A citometria de fluxo de nova geração já tinha uma grande contribuição para diagnóstico do Mieloma Múltiplo, mas agora a ferramenta é usada, principalmente, na avaliação do que é chamado de doença residual mínima. "Nesse estudo a resposta do tratamento é avaliada pelo desaparecimento da proteína monoclonal. Com essa técnica conseguimos aprofundar, ainda mais, a avaliação de resposta, ou seja, o desaparecimento completo dos plasmócitos clonais " - explicou o pesquisador.

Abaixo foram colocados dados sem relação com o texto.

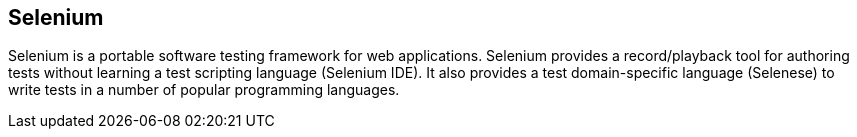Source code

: == Selenium

Selenium is a portable software testing framework for web applications. Selenium
provides a record/playback tool for authoring tests without learning a test
scripting language (Selenium IDE). It also provides a test domain-specific
language (Selenese) to write tests in a number of popular programming languages.
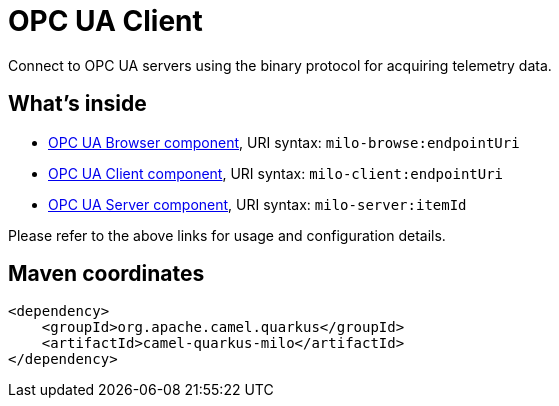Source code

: // Do not edit directly!
// This file was generated by camel-quarkus-maven-plugin:update-extension-doc-page
[id="extensions-milo"]
= OPC UA Client
:linkattrs:
:cq-artifact-id: camel-quarkus-milo
:cq-native-supported: false
:cq-status: Preview
:cq-status-deprecation: Preview
:cq-description: Connect to OPC UA servers using the binary protocol for acquiring telemetry data.
:cq-deprecated: false
:cq-jvm-since: 1.1.0
:cq-native-since: n/a

ifeval::[{doc-show-badges} == true]
[.badges]
[.badge-key]##JVM since##[.badge-supported]##1.1.0## [.badge-key]##Native##[.badge-unsupported]##unsupported##
endif::[]

Connect to OPC UA servers using the binary protocol for acquiring telemetry data.

[id="extensions-milo-whats-inside"]
== What's inside

* xref:{cq-camel-components}::milo-browse-component.adoc[OPC UA Browser component], URI syntax: `milo-browse:endpointUri`
* xref:{cq-camel-components}::milo-client-component.adoc[OPC UA Client component], URI syntax: `milo-client:endpointUri`
* xref:{cq-camel-components}::milo-server-component.adoc[OPC UA Server component], URI syntax: `milo-server:itemId`

Please refer to the above links for usage and configuration details.

[id="extensions-milo-maven-coordinates"]
== Maven coordinates

[source,xml]
----
<dependency>
    <groupId>org.apache.camel.quarkus</groupId>
    <artifactId>camel-quarkus-milo</artifactId>
</dependency>
----
ifeval::[{doc-show-user-guide-link} == true]
Check the xref:user-guide/index.adoc[User guide] for more information about writing Camel Quarkus applications.
endif::[]
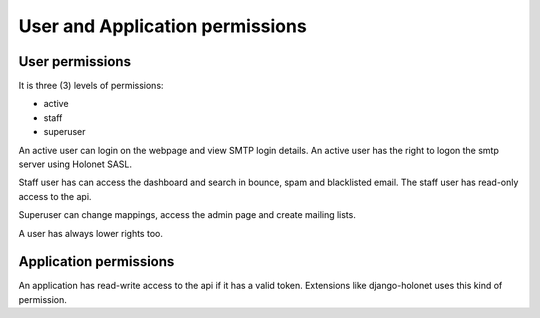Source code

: User and Application permissions
================================

User permissions
----------------

It is three (3) levels of permissions:

* active
* staff
* superuser

An active user can login on the webpage and view SMTP login details. An active user has the right to
logon the smtp server using Holonet SASL.

Staff user has can access the dashboard and search in bounce, spam and blacklisted email. The staff
user has read-only access to the api.

Superuser can change mappings, access the admin page and create mailing lists.

A user has always lower rights too.

Application permissions
-----------------------

An application has read-write access to the api if it has a valid token. Extensions like
django-holonet uses this kind of permission.
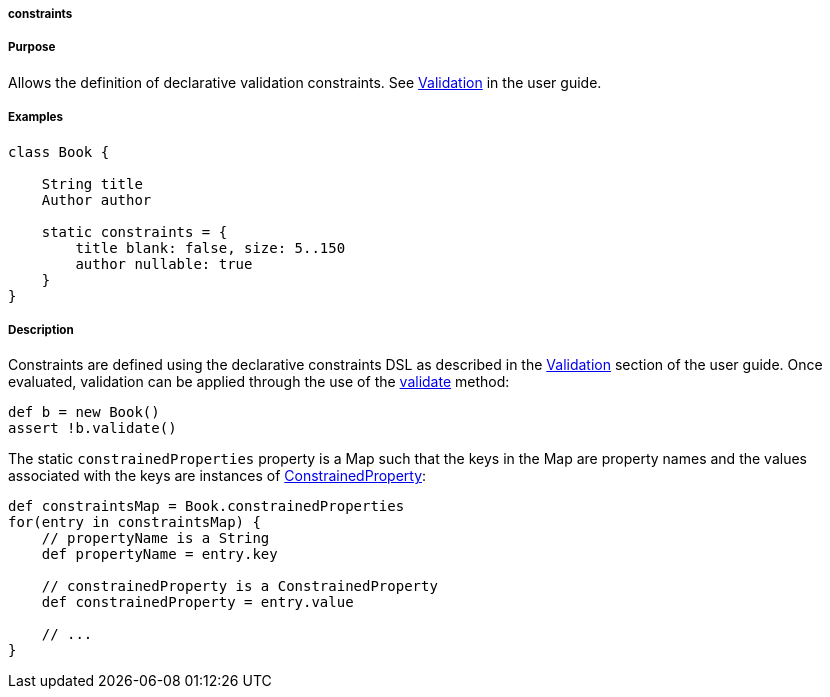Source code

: 
===== constraints



===== Purpose


Allows the definition of declarative validation constraints. See <<validation,Validation>> in the user guide.


===== Examples


[source,java]
----
class Book {

    String title
    Author author

    static constraints = {
        title blank: false, size: 5..150
        author nullable: true
    }
}
----


===== Description


Constraints are defined using the declarative constraints DSL as described in the <<validation,Validation>> section of the user guide. Once evaluated, validation can be applied through the use of the <<ref-domain-classes-validate,validate>> method:

[source,java]
----
def b = new Book()
assert !b.validate()
----

The static `constrainedProperties` property is a Map such that the keys in the Map are property names and the values associated with the keys are instances of http://docs.grails.org/latest/api/grails/validation/ConstrainedProperty.html[ConstrainedProperty]:

[source,java]
----
def constraintsMap = Book.constrainedProperties
for(entry in constraintsMap) {
    // propertyName is a String
    def propertyName = entry.key

    // constrainedProperty is a ConstrainedProperty
    def constrainedProperty = entry.value

    // ...
}
----
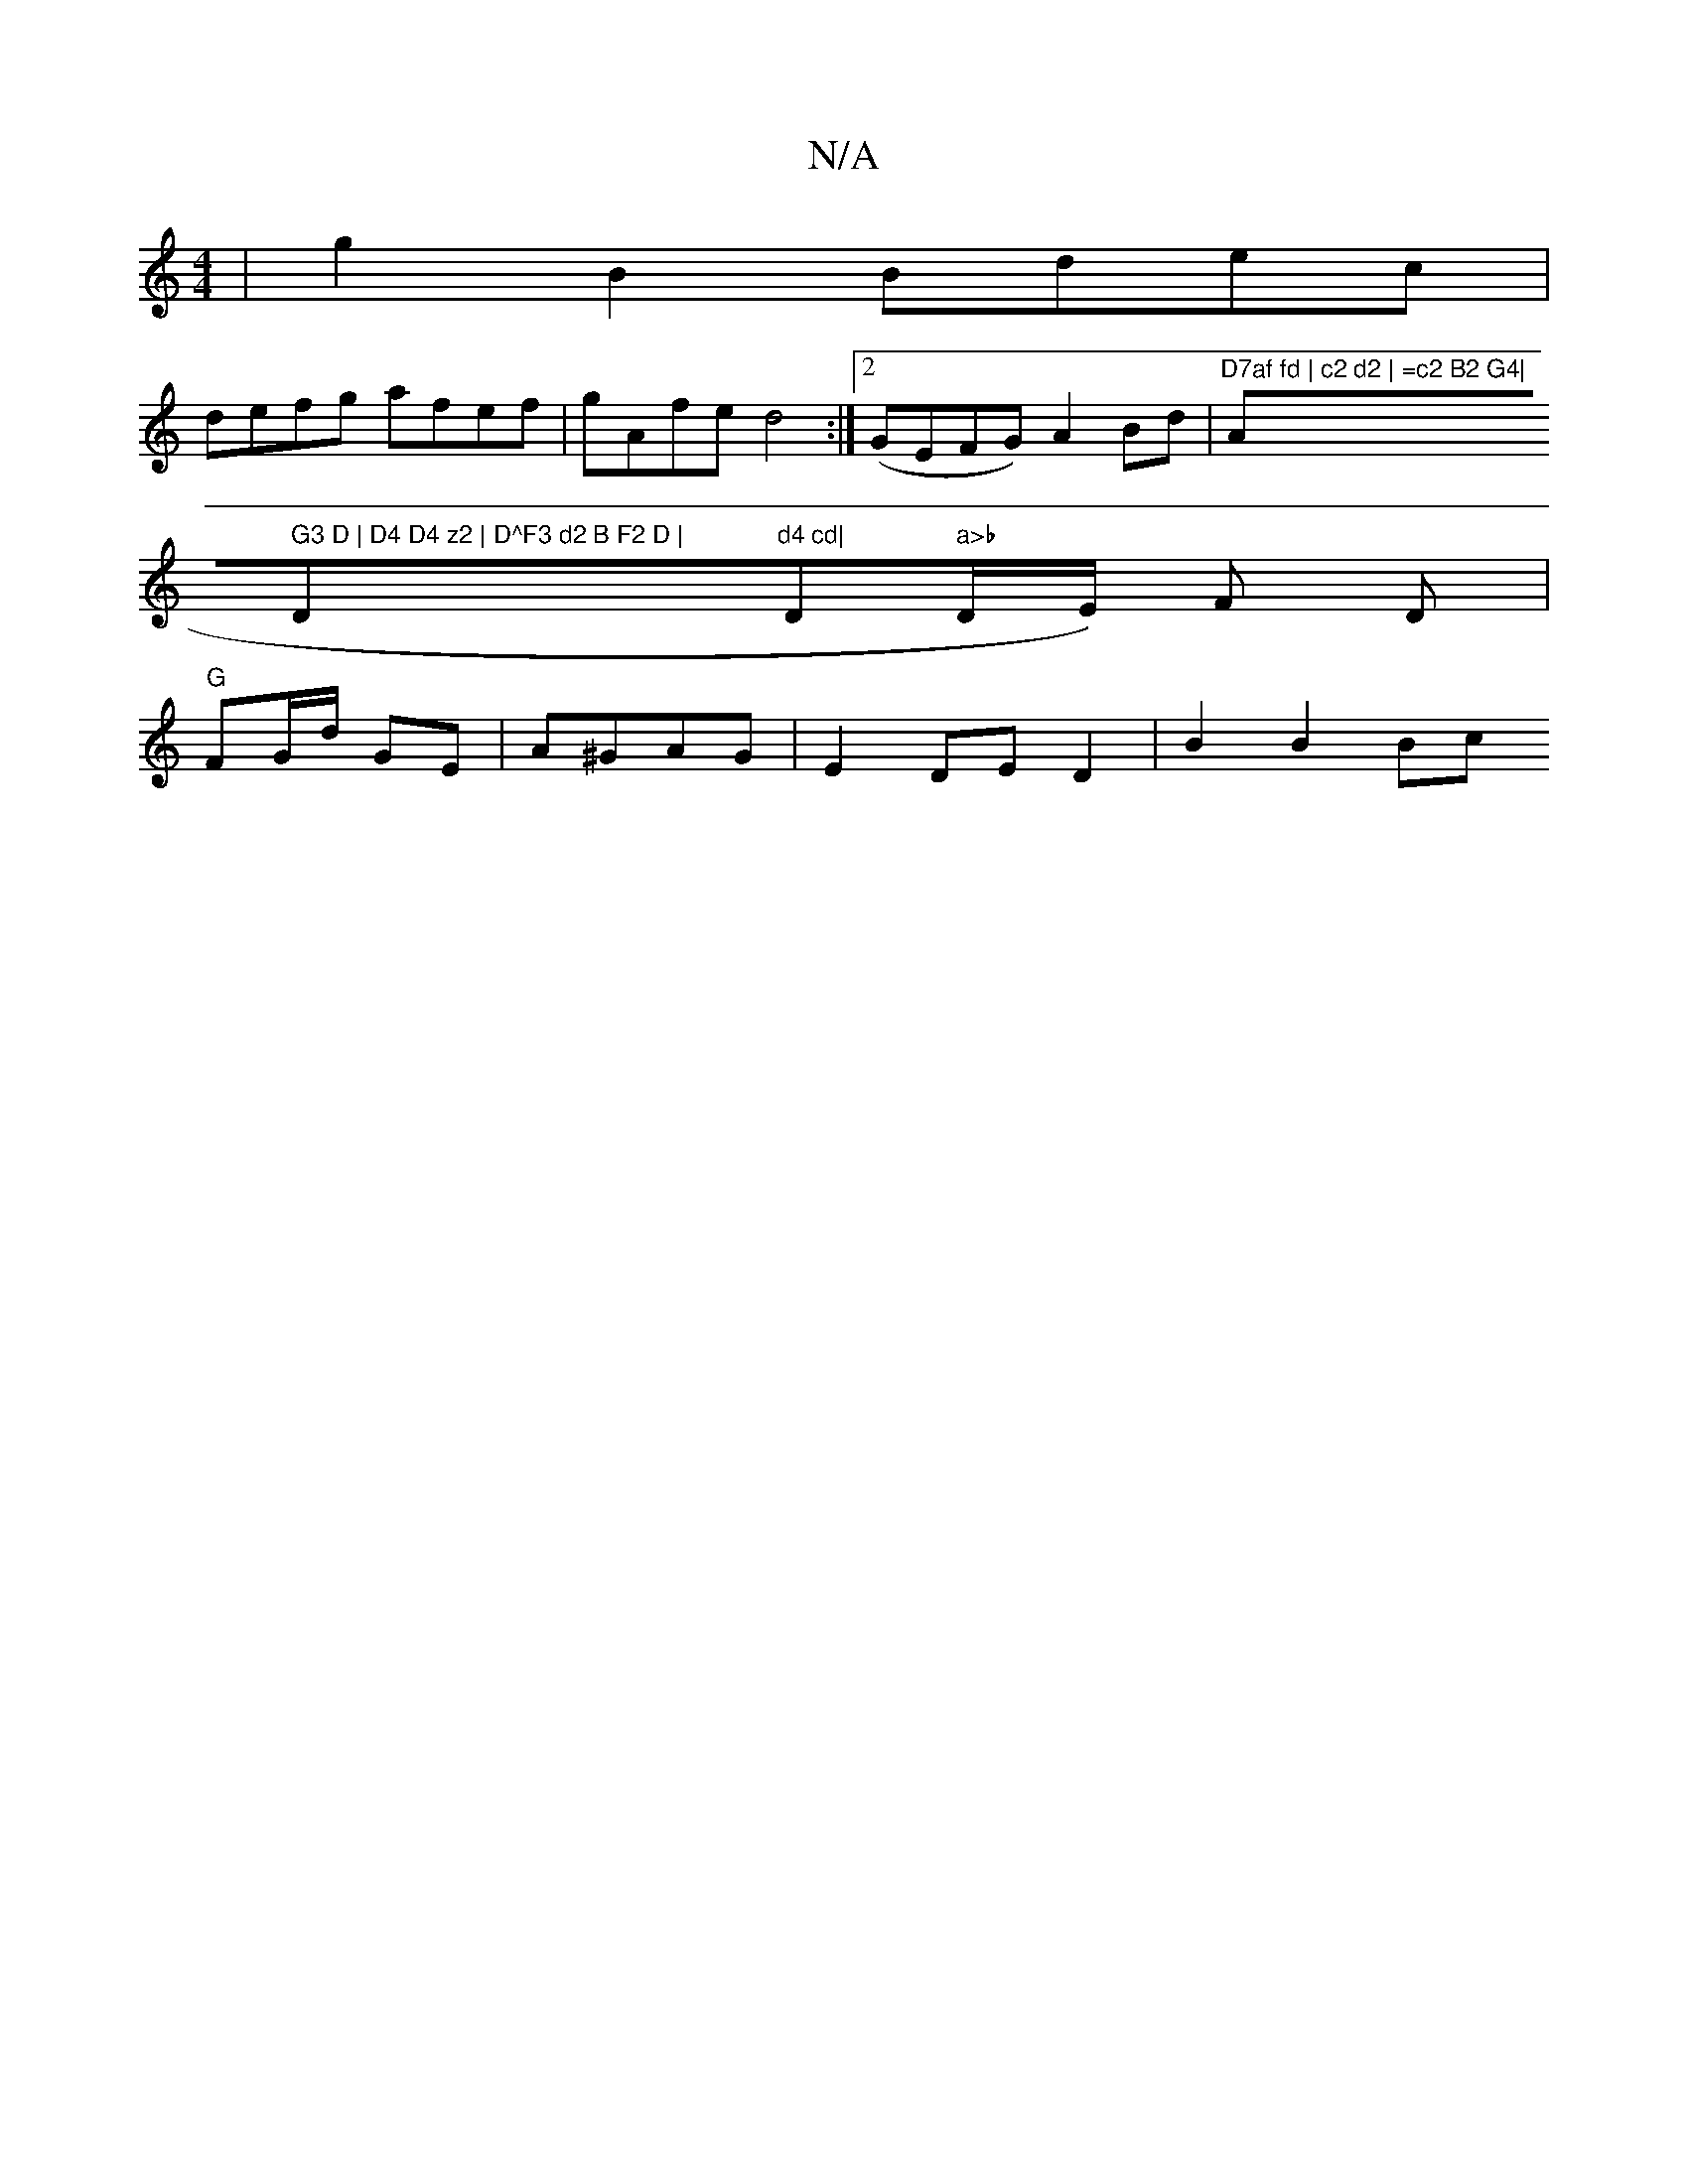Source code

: X:1
T:N/A
M:4/4
R:N/A
K:Cmajor
| g2B2 Bdec |
defg afef | gAfe d4 :|[2 (GEFG) A2 Bd |"D7af fd | c2 d2 | =c2 B2 G4|"Am7" G3 D | D4 D4 z2 | D^F3 d2 B F2 D | "D"d4 cd| "D" a>b "D/E/) F D | "G" FG/2d/2 GE- | A^GAG | E2 DE D2 | B2 B2 Bc 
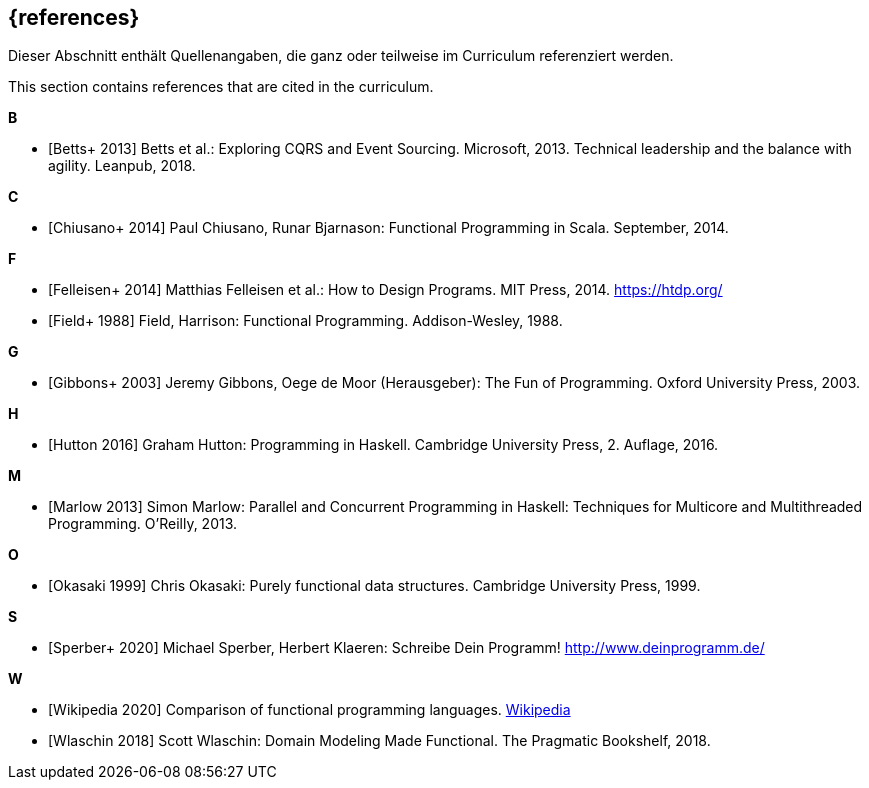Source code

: // header file for curriculum section "References"
// (c) iSAQB e.V. (https://isaqb.org)
// ===============================================

[bibliography]
== {references}

// tag::DE[]
Dieser Abschnitt enthält Quellenangaben, die ganz oder teilweise im Curriculum referenziert werden.
// end::DE[]

// tag::EN[]
This section contains references that are cited in the curriculum.
// end::EN[]

**B**

- [[[betts,Betts+ 2013]]] Betts et al.: Exploring CQRS and Event Sourcing. Microsoft, 2013.
Technical leadership and the balance with agility. Leanpub, 2018.

**C**

- [[[chiusano,Chiusano+ 2014]]] Paul Chiusano, Runar Bjarnason: Functional Programming in Scala.
September, 2014.

**F**

- [[[felleisen,Felleisen+ 2014]]] Matthias Felleisen et al.: How to Design Programs. MIT Press, 2014.
https://htdp.org/
- [[[field,Field+ 1988]]] Field, Harrison: Functional Programming. Addison-Wesley, 1988.

**G**

- [[[gibbons,Gibbons+ 2003]]] Jeremy Gibbons, Oege de Moor (Herausgeber): The Fun of Programming.
Oxford University Press, 2003.

**H**

- [[[hutton,Hutton 2016]]] Graham Hutton: Programming in Haskell. Cambridge University Press, 2.
Auflage, 2016.

**M**

- [[[marlow,Marlow 2013]]] Simon Marlow: Parallel and Concurrent Programming in Haskell:
Techniques for Multicore and Multithreaded Programming. O’Reilly, 2013.

**O**

- [[[okasaki,Okasaki 1999]]] Chris Okasaki: Purely functional data structures. Cambridge University
Press, 1999.

**S**

- [[[sperber,Sperber+ 2020]]] Michael Sperber, Herbert Klaeren: Schreibe Dein Programm!
http://www.deinprogramm.de/


**W**

- [[[wikipedia,Wikipedia 2020]]] Comparison of functional programming languages.
https://en.wikipedia.org/wiki/Comparison_of_functional_programming_languages[Wikipedia]
- [[[wlaschin,Wlaschin 2018]]] Scott Wlaschin: Domain Modeling Made Functional. The Pragmatic
Bookshelf, 2018.
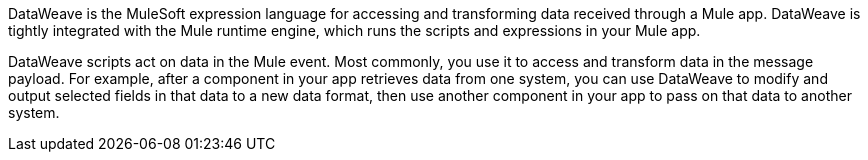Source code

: 
DataWeave is the MuleSoft expression language for accessing and transforming
data received through a Mule app. DataWeave is tightly integrated with the
Mule runtime engine, which runs the scripts and expressions in your Mule app.

DataWeave scripts act on data in the Mule event. Most commonly, you use it to
access and transform data in the message payload. For example, after a component
in your app retrieves data from one system, you can use DataWeave to modify and
output selected fields in that data to a new data format, then use another
component in your app to pass on that data to another system.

Segundo o especialista, se não tiver um microambiente doente que favoreça a proliferação do plasmócito, a doença não se prolifera, então há uma possibilidade, ao avaliar o microambiente de, futuramente, algumas dessas drogas (os inibidores de proteassoma, os imunomoduladores e os inibidores monoclonais CD-38) atuarem (hoje algumas já atuam), não somente no plasmócito, mas também no microambiente estimulando as células do sistema imune atacar o plasmócito maligno e fazer com que haja uma inibição da proliferação plasmocitária.
*Referência:
Salgado, A.B.d.S.; Magalhães, R.J.P.; Pontes, R.M.; Barbosa, E.d.S.; Flores-Montero, J.; Sanoja-Flores, L.; Land, M.G.P.; Pimenta, G.; Dutra, H.d.S.; Costa, E.S.; Orfao, A.; Maiolino, A. Lenalidomide Maintenance and Measurable Residual Disease in a Real-World Multiple Myeloma Transplanted Population Receiving Different Treatment Strategies Guided by Access to Novel Drugs in Brazil. Cancers. 2023, 15, 1605. https://doi.org/10.3390/cancers15051605
Por Lúcia Beatriz Torres, jornalista de Ciência, responsável pelo Núcleo de Divulgação do Programa de Oncobiologia. Publicado em 09/05/2023.